# [SUPPLIED ENTRIES]
---*---
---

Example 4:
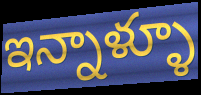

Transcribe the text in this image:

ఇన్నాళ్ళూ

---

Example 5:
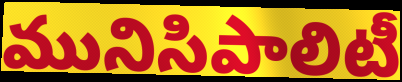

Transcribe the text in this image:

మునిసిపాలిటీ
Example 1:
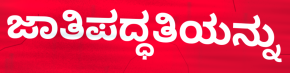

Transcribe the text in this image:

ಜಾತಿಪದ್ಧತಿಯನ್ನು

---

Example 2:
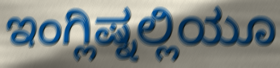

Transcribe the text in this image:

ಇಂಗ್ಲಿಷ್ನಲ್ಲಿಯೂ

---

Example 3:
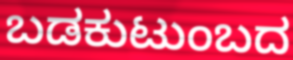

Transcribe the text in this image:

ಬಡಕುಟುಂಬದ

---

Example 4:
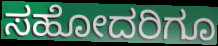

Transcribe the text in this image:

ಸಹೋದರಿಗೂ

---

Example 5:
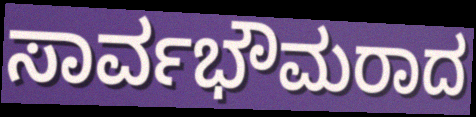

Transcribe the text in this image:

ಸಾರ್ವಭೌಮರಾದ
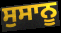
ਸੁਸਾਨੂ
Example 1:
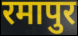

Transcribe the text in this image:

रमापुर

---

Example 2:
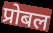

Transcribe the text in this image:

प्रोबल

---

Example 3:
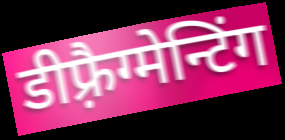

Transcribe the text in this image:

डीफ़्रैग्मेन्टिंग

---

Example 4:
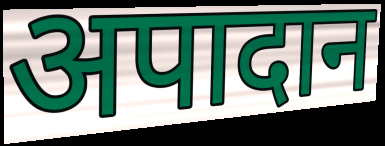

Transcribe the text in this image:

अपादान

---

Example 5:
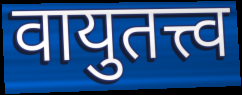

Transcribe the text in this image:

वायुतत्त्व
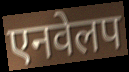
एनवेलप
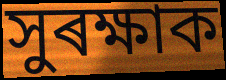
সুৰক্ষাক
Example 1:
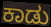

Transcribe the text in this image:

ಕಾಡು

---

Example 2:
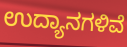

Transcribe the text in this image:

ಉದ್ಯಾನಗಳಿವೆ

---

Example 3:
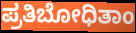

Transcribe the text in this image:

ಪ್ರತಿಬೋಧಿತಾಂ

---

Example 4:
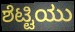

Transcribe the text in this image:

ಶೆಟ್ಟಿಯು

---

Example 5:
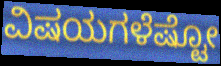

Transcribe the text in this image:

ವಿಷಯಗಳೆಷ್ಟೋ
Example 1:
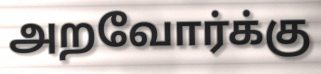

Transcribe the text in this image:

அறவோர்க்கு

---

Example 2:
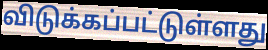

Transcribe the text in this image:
---*---
# [AIM OF THE TASK]
Write out every record above exactly, leaving no picture in the result.

# [RESPONSE TO THE TASK]
---

Example 4:

Transcribe the text in this image:

ఇన్నాళ్ళూ

---

Example 5:

Transcribe the text in this image:

మునిసిపాలిటీ
Example 1:

Transcribe the text in this image:

ಜಾತಿಪದ್ಧತಿಯನ್ನು

---

Example 2:

Transcribe the text in this image:

ಇಂಗ್ಲಿಷ್ನಲ್ಲಿಯೂ

---

Example 3:

Transcribe the text in this image:

ಬಡಕುಟುಂಬದ

---

Example 4:

Transcribe the text in this image:

ಸಹೋದರಿಗೂ

---

Example 5:

Transcribe the text in this image:

ಸಾರ್ವಭೌಮರಾದ
ਸੁਸਾਨੂ
Example 1:

Transcribe the text in this image:

रमापुर

---

Example 2:

Transcribe the text in this image:

प्रोबल

---

Example 3:

Transcribe the text in this image:

डीफ़्रैग्मेन्टिंग

---

Example 4:

Transcribe the text in this image:

अपादान

---

Example 5:

Transcribe the text in this image:

वायुतत्त्व
एनवेलप
সুৰক্ষাক
Example 1:

Transcribe the text in this image:

ಕಾಡು

---

Example 2:

Transcribe the text in this image:

ಉದ್ಯಾನಗಳಿವೆ

---

Example 3:

Transcribe the text in this image:

ಪ್ರತಿಬೋಧಿತಾಂ

---

Example 4:

Transcribe the text in this image:

ಶೆಟ್ಟಿಯು

---

Example 5:

Transcribe the text in this image:

ವಿಷಯಗಳೆಷ್ಟೋ
Example 1:

Transcribe the text in this image:

அறவோர்க்கு

---

Example 2:

Transcribe the text in this image:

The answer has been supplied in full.